Я не стану описывать все подробности этого тяжелого марша от Темза до Йорка и от Йорка до Кингстона. Это была сплошная череда страданий от начала и до конца. Офицер конвоя не желал проявлять ни малейшей доброты сам и пресекал любые проявления участия к нам со стороны других. Воспоминания об этом, несмотря на разделяющие нас двадцать шесть лет, до сих пор вызывают у меня содрогание. Вот так толпу оборванных, нагих и голодных кентуккийских парней гнали по стране на потеху и посмешище жителям селений и городов, через которые пролегал наш путь.
Когда мы прибыли в Йорк, нас заперли в тесной тюрьме до тех пор, пока не был назначен другой конвой, чтобы вести нас дальше в Кингстон. Это была одна из самых грязных тюрем, которые я когда-либо видел. Здесь у них возникли трудности с поиском нового конвоя: тот, что привел нас сюда с реки Темзы, состоял в основном из индейцев, и поскольку они не желали продвигаться дальше, офицеру пришлось искать самых бдительных солдат им на замену. Мы постоянно замечали, что они не хотели рисковать и доверять нас конвою из британских солдат, пока мы не прибыли в этот пункт, где, как они полагали, было меньше опасности побега.
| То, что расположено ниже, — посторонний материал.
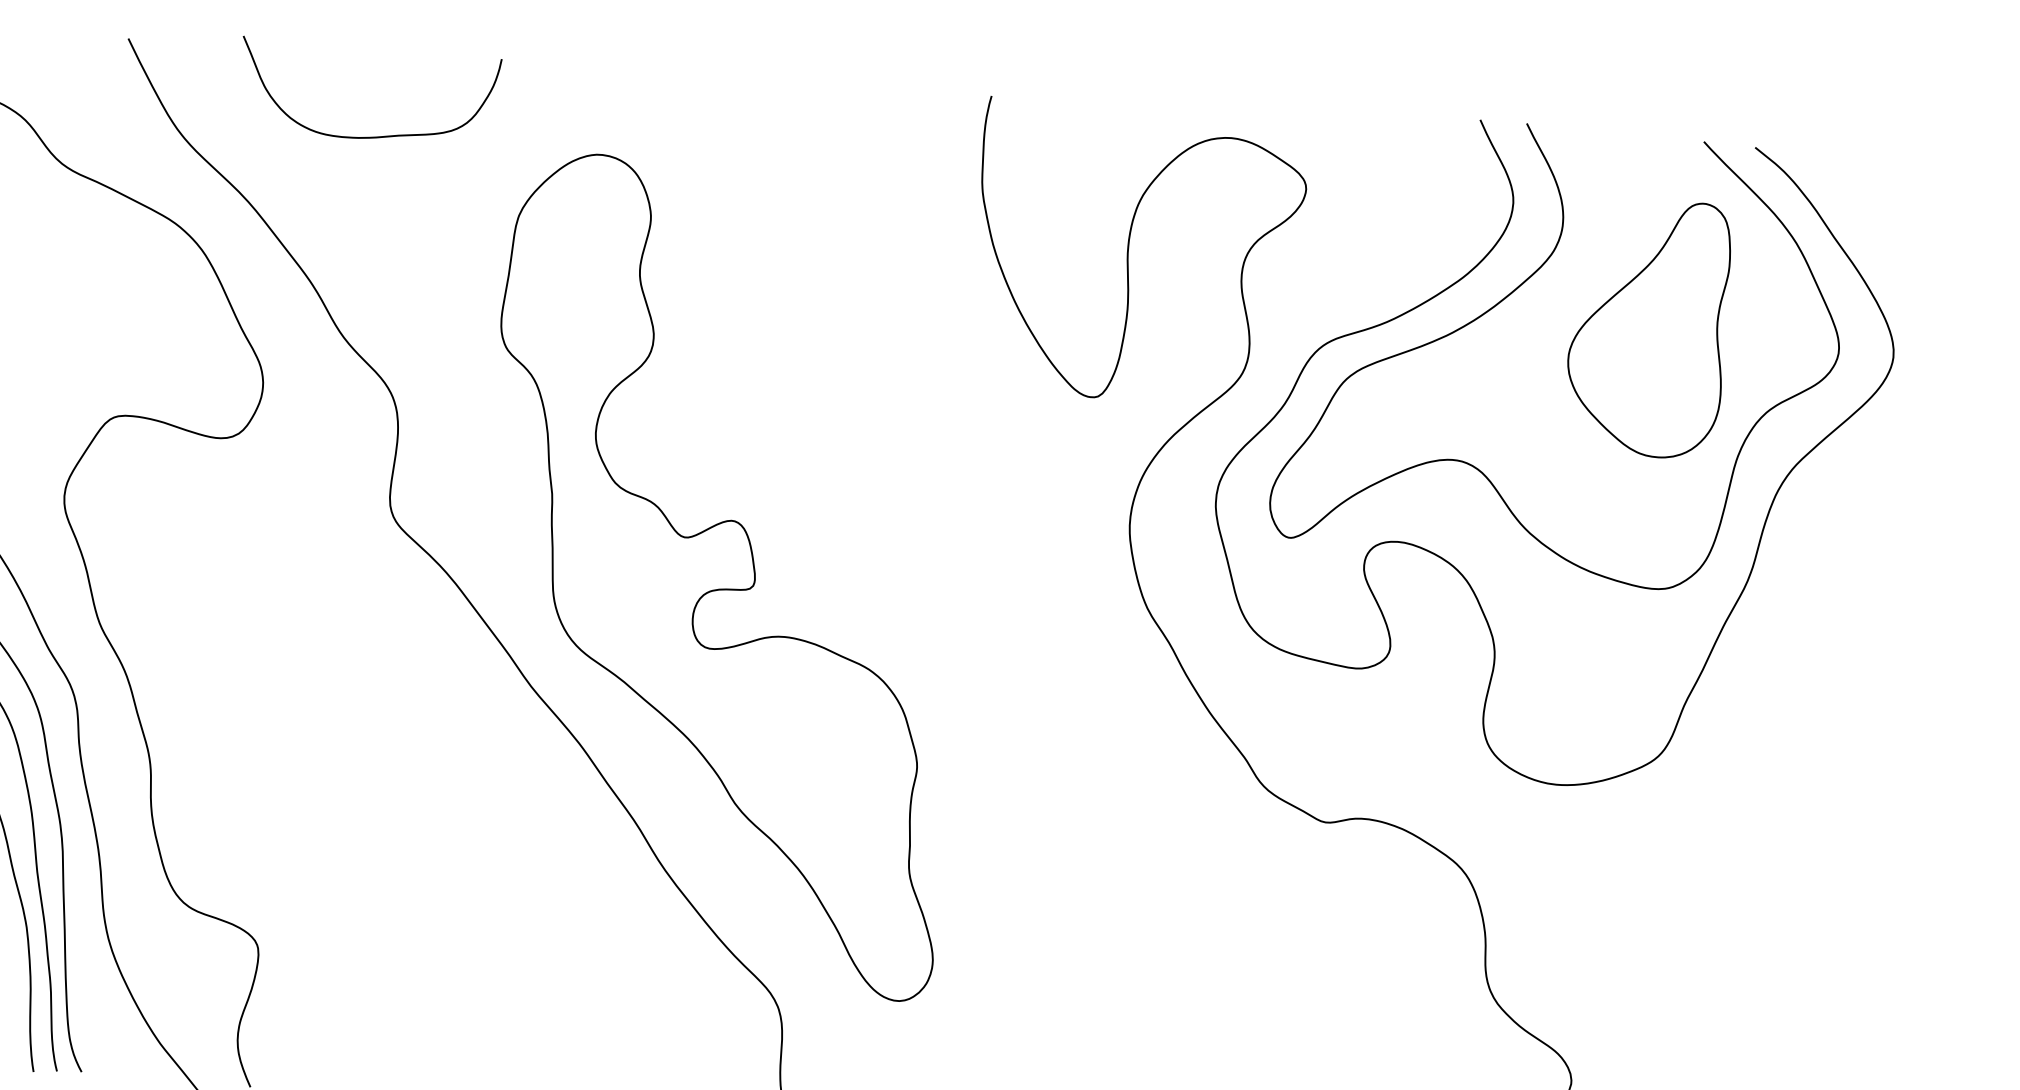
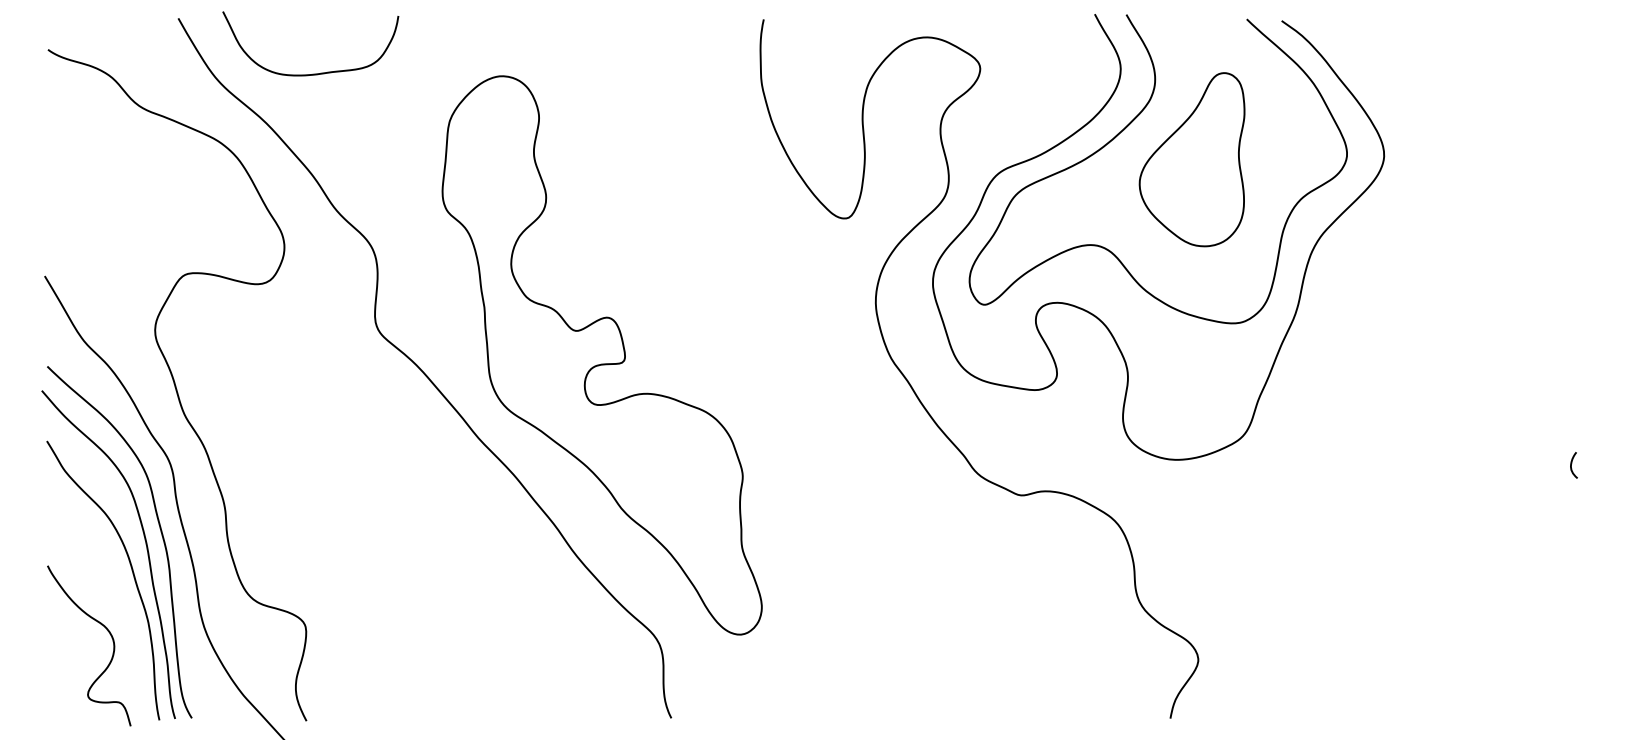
curve: (369, 135) -> (312, 73), moved
part: (1647, 328) -> (1191, 159), moved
Мы пробыли в Йорке несколько дней, а затем отправились по дороге на Кингстон; и чем дальше мы шли, тем хуже становилось передвигаться, погода — холоднее, а наша одежда — все более рваной и так далее.
Я не должен забыть упомянуть вдову, жившую между Йорком и Кингстоном. Она пустила всех пленных в свой дом, обошлась с ними по-доброму, удовлетворила все их нужды и во всех отношениях проявила доброе и сочувствующее сердце. Если я когда-либо знал ее имя, то забыл его: мне хотелось бы записать его здесь.
Когда мы пришли в Кингстон, нас снова посадили в грязную тюрьму. Шло примерно первое ноября, нам почти не давали огня, а наша одежда была такой тонкой, что нам приходилось дрожать от холода, как получалось. Наш дух остался непреклонным, и мы от всего сердца презирали ту тиранию, которая обрушивала на нас страдания. Мы радовались тому, что эти бедствия постигли нас в защиту дорогой свободы; и надеялись какими-нибудь средствами вскоре снова обрести свободу.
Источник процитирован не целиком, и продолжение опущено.